■ GOAL OF THE EXERCISE ■
Find every line in the entries that holds the string "round" and report it.

■ INPUT RECORDS ■
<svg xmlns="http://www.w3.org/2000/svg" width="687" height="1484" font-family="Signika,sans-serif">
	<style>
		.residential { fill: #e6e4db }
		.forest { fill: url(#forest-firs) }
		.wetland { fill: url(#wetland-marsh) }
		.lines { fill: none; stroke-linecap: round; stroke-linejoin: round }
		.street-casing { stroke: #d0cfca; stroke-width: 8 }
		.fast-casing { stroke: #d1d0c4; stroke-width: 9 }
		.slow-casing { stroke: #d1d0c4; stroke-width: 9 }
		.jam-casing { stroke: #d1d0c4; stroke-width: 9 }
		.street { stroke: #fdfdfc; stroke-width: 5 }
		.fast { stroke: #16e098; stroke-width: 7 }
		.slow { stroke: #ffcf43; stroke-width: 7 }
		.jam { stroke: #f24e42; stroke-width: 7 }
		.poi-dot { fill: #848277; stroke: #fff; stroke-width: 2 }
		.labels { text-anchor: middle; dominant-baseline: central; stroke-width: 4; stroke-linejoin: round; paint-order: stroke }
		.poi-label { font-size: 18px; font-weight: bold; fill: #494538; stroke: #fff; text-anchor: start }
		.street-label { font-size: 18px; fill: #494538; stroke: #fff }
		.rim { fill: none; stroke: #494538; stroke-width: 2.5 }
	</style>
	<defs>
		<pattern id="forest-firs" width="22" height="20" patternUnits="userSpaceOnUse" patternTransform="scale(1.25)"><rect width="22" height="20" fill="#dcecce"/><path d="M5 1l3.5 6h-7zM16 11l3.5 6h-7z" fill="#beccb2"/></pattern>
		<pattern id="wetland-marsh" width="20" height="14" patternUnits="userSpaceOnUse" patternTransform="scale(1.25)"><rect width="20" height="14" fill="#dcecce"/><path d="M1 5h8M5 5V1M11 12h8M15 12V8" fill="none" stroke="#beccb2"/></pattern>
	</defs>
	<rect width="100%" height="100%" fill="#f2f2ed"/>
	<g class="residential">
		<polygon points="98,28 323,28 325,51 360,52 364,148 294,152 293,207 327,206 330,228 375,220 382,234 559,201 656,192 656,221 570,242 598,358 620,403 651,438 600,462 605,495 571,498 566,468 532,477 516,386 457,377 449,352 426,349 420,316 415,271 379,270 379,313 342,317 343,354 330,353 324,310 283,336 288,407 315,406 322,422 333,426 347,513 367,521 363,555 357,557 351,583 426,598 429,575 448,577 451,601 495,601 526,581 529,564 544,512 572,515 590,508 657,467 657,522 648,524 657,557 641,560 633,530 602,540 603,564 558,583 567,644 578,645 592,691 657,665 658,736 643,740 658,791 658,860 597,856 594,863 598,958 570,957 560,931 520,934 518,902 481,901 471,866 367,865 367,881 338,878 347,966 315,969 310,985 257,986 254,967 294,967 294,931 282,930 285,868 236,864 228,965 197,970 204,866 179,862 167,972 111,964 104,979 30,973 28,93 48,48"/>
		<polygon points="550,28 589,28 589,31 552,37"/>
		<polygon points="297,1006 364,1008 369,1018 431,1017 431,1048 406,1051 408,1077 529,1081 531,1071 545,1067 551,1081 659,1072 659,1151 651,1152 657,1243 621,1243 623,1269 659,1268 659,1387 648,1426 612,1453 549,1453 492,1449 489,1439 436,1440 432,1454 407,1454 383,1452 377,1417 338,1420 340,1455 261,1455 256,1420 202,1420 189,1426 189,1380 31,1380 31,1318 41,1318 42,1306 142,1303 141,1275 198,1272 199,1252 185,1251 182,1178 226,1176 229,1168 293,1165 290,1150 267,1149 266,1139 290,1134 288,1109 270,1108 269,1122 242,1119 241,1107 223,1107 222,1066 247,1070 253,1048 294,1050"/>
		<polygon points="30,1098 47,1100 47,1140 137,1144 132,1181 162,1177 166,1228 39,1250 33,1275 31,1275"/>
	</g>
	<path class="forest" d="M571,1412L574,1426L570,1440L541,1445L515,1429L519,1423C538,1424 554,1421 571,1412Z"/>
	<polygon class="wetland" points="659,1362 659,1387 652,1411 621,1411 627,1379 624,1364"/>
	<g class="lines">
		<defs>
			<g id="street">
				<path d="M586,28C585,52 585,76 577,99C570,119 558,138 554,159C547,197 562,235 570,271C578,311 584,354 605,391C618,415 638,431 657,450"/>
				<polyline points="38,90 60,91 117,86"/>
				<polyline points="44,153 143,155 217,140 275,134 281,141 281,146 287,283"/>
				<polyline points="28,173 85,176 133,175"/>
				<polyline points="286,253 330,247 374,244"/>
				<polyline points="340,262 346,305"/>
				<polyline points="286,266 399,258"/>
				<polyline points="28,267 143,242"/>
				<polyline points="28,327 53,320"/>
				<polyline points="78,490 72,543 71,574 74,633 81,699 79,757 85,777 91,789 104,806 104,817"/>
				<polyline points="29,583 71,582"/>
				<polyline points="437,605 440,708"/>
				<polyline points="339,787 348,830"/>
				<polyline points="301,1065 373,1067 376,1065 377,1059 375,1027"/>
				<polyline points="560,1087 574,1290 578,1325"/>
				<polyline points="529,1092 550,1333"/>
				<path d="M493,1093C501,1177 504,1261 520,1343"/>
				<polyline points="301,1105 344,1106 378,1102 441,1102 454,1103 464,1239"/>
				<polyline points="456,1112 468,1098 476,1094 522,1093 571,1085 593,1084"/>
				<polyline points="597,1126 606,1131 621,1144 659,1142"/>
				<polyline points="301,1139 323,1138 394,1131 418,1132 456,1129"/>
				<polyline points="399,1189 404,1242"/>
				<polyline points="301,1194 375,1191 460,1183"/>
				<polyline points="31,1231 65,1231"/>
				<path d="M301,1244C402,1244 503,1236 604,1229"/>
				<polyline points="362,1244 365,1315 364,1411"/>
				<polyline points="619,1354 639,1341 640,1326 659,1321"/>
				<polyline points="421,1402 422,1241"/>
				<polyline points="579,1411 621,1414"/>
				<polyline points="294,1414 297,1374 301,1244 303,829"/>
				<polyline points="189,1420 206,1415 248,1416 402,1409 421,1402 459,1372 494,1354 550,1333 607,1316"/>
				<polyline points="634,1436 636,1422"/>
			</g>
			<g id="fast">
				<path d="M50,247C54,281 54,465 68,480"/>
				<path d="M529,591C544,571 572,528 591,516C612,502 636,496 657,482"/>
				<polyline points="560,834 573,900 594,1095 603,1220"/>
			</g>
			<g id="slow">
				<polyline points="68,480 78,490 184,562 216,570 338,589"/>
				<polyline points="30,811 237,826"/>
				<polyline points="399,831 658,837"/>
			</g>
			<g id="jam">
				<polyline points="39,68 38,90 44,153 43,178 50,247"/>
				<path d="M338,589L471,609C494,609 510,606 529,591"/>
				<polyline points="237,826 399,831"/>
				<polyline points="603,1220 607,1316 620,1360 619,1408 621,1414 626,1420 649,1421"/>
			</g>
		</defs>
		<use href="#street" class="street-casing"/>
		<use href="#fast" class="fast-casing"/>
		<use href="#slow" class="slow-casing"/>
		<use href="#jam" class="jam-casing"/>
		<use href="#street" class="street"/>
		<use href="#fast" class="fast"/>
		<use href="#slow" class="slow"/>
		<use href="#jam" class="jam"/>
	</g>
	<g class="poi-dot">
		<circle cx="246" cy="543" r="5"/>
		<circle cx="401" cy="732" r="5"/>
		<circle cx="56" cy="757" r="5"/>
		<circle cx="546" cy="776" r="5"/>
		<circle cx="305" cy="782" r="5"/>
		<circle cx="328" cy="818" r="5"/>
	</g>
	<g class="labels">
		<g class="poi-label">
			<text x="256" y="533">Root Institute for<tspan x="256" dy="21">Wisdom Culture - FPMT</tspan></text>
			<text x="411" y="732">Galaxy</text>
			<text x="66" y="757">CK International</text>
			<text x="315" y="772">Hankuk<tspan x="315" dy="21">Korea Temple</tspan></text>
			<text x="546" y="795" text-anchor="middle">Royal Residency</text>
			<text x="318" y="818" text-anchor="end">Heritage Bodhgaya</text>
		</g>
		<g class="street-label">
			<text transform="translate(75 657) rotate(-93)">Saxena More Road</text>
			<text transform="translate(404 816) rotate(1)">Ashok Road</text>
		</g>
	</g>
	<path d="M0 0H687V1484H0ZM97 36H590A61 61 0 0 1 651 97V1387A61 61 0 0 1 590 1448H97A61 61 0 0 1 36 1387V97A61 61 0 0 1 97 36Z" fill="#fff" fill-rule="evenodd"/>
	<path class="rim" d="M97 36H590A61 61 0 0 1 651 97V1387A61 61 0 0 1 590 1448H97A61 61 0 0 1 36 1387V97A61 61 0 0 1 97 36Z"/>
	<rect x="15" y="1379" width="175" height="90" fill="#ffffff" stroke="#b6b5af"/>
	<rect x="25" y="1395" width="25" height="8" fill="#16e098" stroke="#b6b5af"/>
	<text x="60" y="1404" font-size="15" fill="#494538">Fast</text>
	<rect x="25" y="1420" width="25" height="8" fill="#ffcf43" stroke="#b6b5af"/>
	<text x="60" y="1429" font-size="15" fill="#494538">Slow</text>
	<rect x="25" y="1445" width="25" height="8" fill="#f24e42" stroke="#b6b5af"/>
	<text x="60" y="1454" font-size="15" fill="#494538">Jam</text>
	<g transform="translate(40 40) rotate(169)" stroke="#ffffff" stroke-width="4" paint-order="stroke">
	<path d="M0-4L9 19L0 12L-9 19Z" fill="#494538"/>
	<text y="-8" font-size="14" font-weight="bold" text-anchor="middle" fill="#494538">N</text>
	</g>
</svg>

■ OUTPUT FOR THIS TASK ■
		.lines { fill: none; stroke-linecap: round; stroke-linejoin: round }
		.labels { text-anchor: middle; dominant-baseline: central; stroke-width: 4; stroke-linejoin: round; paint-order: stroke }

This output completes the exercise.